De Nederlandse Voedsel- en Warenautoriteit (NVWA) hoeft niet strenger te controleren hoeveel vis in Nederland aan land wordt gebracht. Dat heeft de rechtbank in Den Haag vrijdag beslist in een zaak die was aangespannen door een vereniging van kleinschalige vissers en milieuorganisatie ClientEarth, die vinden dat de NVWA tekortschiet bij het controleren op overbevissing.
De vissers en ClientEarth vroegen in 2021 toenmalig landbouwminister Carola Schouten om strengere controles. Schouten wees dat verzoek af, omdat volgens haar niet duidelijk was aangegeven waartegen de NVWA precies moest optreden. Bovendien was de vissersvereniging volgens haar geen belanghebbende in de zaak. De vissers en de milieuorganisatie gingen tegen die beslissing in beroep bij de rechtbank.
Die oordeelt nu dat Schouten hun verzoek terecht heeft afgewezen, omdat het ging over misstanden in de gehele visserijsector en niet over overtredingen van een specifiek bedrijf. Ook stelt de rechtbank dat de doelen waarvoor de vereniging van kleinschalige vissers zich volgens haar statuten inzet - gezonde wereldzeeën door bevordering van kleinschalige visserij - te ver afstaan van het verzoek om strengere controles.
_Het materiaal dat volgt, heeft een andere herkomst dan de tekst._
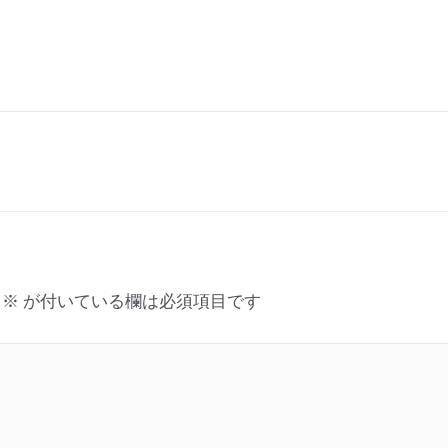
※
が付いている欄は必須項目です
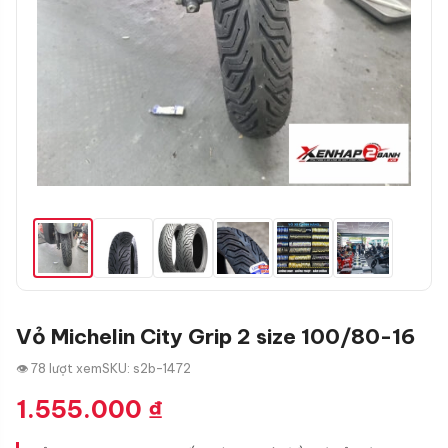
Vỏ Michelin City Grip 2 size 100/80-16
👁 78 lượt xem
SKU: s2b-1472
1.555.000
₫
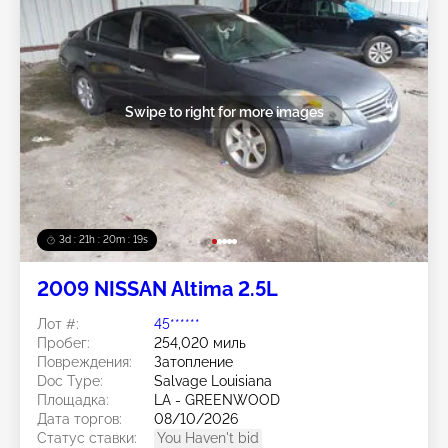
Swipe to right for more images
3d : 21h : 20m : 15s
2009 NISSAN Altima 2.5L
Лот #:
45******
Пробег:
254,020 миль
Повреждения:
Затопление
Doc Type:
Salvage Louisiana
Площадка:
LA - GREENWOOD
Дата торгов:
08/10/2026
Статус ставки:
You Haven't bid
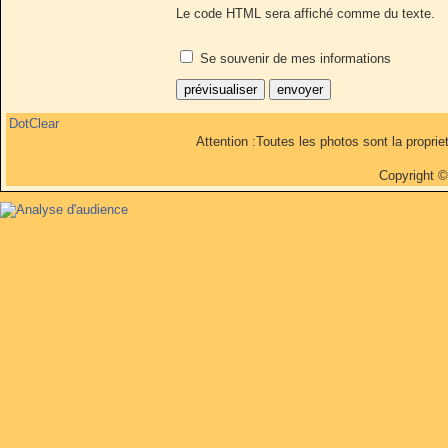
Le code HTML sera affiché comme du texte.
Se souvenir de mes informations
DotClear
Attention :Toutes les photos sont la propri
Copyright 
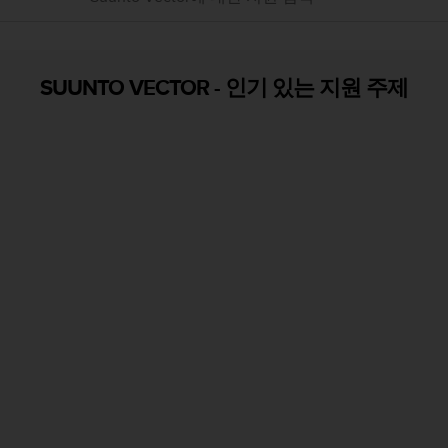
SUUNTO VECTOR
-
인기 있는 지원 주제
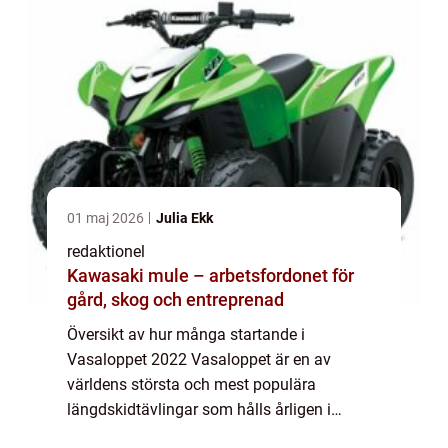
01 maj 2026
Julia Ekk
redaktionel
Kawasaki mule – arbetsfordonet för
gård, skog och entreprenad
Översikt av hur många startande i
Vasaloppet 2022 Vasaloppet är en av
världens största och mest populära
längdskidtävlingar som hålls årligen i
Sverige. Det är ett 90 kilometer långt lopp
Ondanks de uitspraak vinden de eisers dat ze in het gelijk zijn gesteld. De rechtbank stelt namelijk ook: "Niet betwist is dat de NVWA signalen heeft dat binnen de Nederlandse zeevisserij wordt gefraudeerd en dat regels mogelijk structureel niet worden nageleefd." Daaruit trekt ClientEarth de conclusie: "de structureel tekortschietende controle door de NVWA zorgt ervoor dat mogelijk grote hoeveelheden illegale vis de EU-markt op kunnen komen." Dat toont volgens de organisatie aan dat vertrouwen in de overheid misplaatst is.